A presença da facção criminosa venezuelana Tren de Aragua em território brasileiro deixou de ser pontual e passou a configurar um fenômeno de expansão silenciosa e brutal. Segundo uma reportagem os sinais da atuação do grupo vão desde a prisão de um de seus integrantes em Santa Catarina até a descoberta de cemitérios clandestinos em Roraima, revelando o alcance nacional da facção.

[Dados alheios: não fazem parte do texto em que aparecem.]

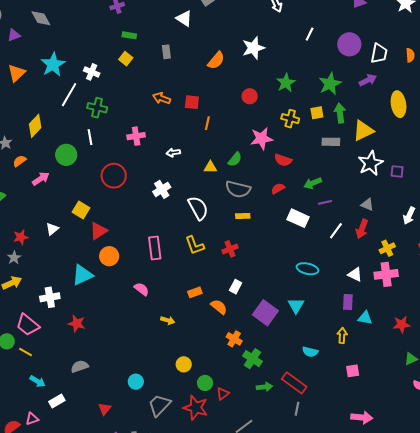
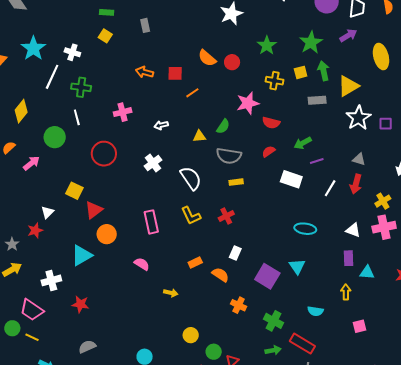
orange semicircle: (216, 60) -> (207, 58), moved, turned 96
orange line: (207, 123) -> (192, 93), turned 48
red star: (21, 237) -> (35, 230), moved
green cross: (252, 359) -> (273, 321), moved

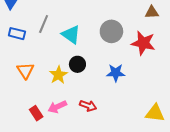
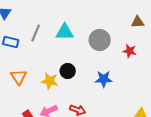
cyan triangle: (71, 35) -> (65, 32), moved, turned -36
red star: (143, 43) -> (130, 51), size x0.6
yellow star: (58, 75) -> (50, 81), turned -30

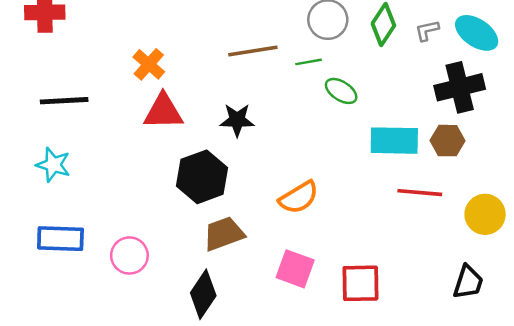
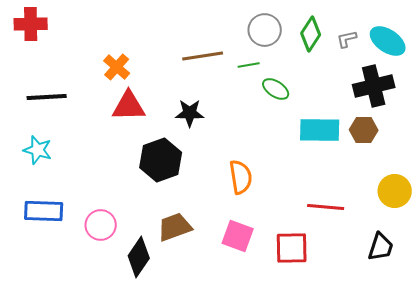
red line: (420, 193) -> (326, 207), moved
orange semicircle: (299, 197) -> (241, 177), turned -68
brown trapezoid: (224, 234) -> (175, 227), moved
black diamond: (203, 294) -> (139, 257), moved

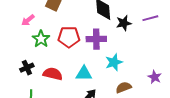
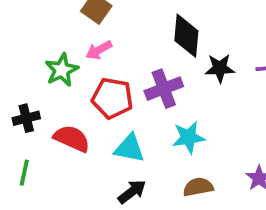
pink arrow: (28, 20) -> (99, 50), moved
red pentagon: (69, 37) -> (112, 98), moved
purple cross: (96, 39) -> (164, 89), turned -30

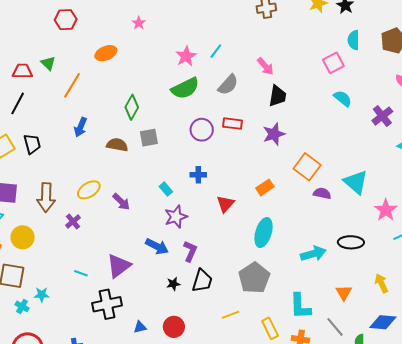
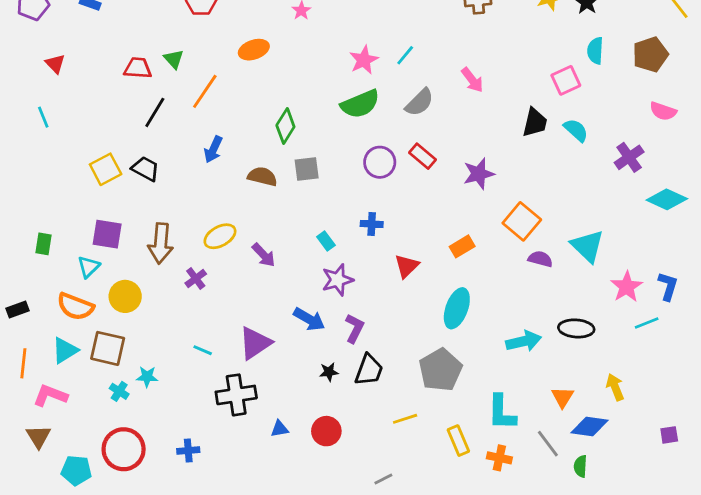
black trapezoid: (278, 96) -> (535, 122), moved
black line: (18, 103) -> (155, 112), moved
red rectangle: (232, 124) -> (423, 156), turned 30
black trapezoid: (32, 144) -> (145, 169), turned -50
blue diamond: (383, 322) -> (589, 427), moved

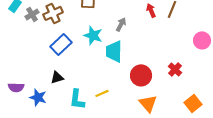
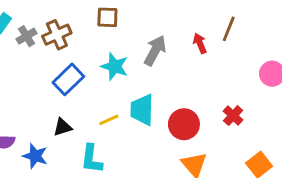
red arrow: (151, 10) -> (200, 43), moved
gray arrow: (121, 24) -> (155, 51), size x1.5
cyan trapezoid: (114, 51) -> (142, 110), moved
yellow line: (102, 93) -> (109, 120), moved

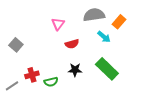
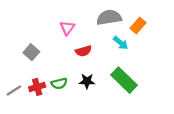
gray square: (16, 45) -> (31, 52), moved
green semicircle: (51, 82) -> (59, 83), moved
gray line: (12, 86) -> (14, 90), moved

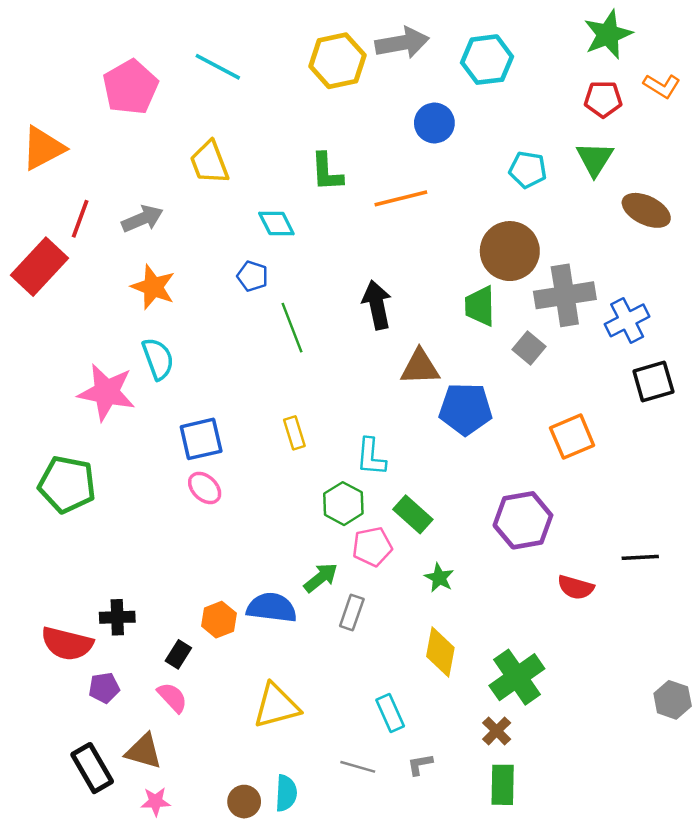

Apesar de negar envolvimento no homicídio, Perez admitiu ser usuário de drogas, mas afirmou que a balança não era dele. A defesa contesta qualquer relação com o crime. A vítima, de 16 anos, foi encontrada às margens do rio Branco com as mãos amarradas e perfuração no pescoço. O adolescente vivia em um dos acampamentos da Operação Acolhida, programa do Exército brasileiro de interiorização de refugiados venezuelanos.
O delegado ainda alerta para a facilidade com que criminosos podem entrar no Brasil. “Eles podem entrar [no Brasil] e ‘nascer’ novamente. Entram no território brasileiro com nomes verdadeiros ou com nomes falsos, e aqui é como se não tivessem absolutamente nenhum registro [criminal] formal”, disse.
A facção Tren de Aragua é hoje considerada a maior organização criminosa da Venezuela. Com registros de atividade também em Colômbia, Bolívia, Equador, Peru e Estados Unidos, o grupo tem origem em um sindicato de trabalhadores ferroviários fundado em 2005, mas se consolidou em 2013 no presídio de Tocorón, próximo à capital Caracas, sob a liderança de Héctor Rustherford Guerrero Flores, conhecido como “Niño guerrero”, atualmente foragido.
Em novembro de 2023, um cemitério clandestino foi descoberto em área de mata na capital roraimense. Nove corpos — cinco de mulheres — foram encontrados e todos foram identificados como venezuelanos. Segundo o delegado Oliveira, as mulheres exploradas sexualmente são obrigadas a cumprir metas de pagamento. Aquelas que não alcançavam o pagamento estipulado eram mortas para dar exemplo às demais. O mesmo destino, afirmou, é reservado a quem denuncia a facção às autoridades.
Alianças perigosas com o crime organizado brasileiro – A expansão do Tren de Aragua também envolve uma conexão estratégica com o Primeiro Comando da Capital (PCC) e o Comando Vermelho (CV). O controle da fronteira por Pacaraima, em Roraima, é a principal vantagem logística da facção. Em depoimento durante um julgamento, o delegado Leonardo Cruz Barroncas afirmou que drogas e armas são transportadas por “trouxeiros” — homens e mulheres que carregam os materiais ilegais em trilhas pela floresta.
O fluxo inclui fornecimento para Manaus e para o Rio de Janeiro. Parte das armas e drogas também chega aos garimpos ilegais na Amazônia, como aponta a prisão de Antonio José Cabrera, de 40 anos, em Mucajaí (RR). Cabrera e seu irmão, Daniel, ambos presos, são apontados como membros de alto escalão do Tren de Aragua no país. A defesa, no entanto, afirma que Antonio é alvo de perseguição policial desde 2022.
O assassinato de Gregori José del Nazareth Puerta Alvarez, que teria abandonado o Tren para trabalhar para o PCC, é atribuído a Cabrera. A polícia afirma que o homicídio foi encomendado pelo grupo. A defesa nega e contesta as acusações.
Segundo Oliveira, a facção não se prende a alianças exclusivas: “essa facção passou a se ligar ao CV e ao PCC, sem escolher um lado”.
Reconhecimento internacional – Diante da sua periculosidade, o governo dos Estados Unidos classificou o Tren de Aragua como organização terrorista no início de 2025. A medida serviu de base para a deportação de mais de 200 venezuelanos presos em El Salvador, suspeitos de ligação com a facção.
A expansão do grupo para outros estados brasileiros — São Paulo, Rio de Janeiro, Minas Gerais e Rio Grande do Sul — é vista com preocupação por autoridades, e a prisão de Perez em Santa Catarina é considerada um novo indício de que a facção já estabeleceu células operacionais fora da região Norte.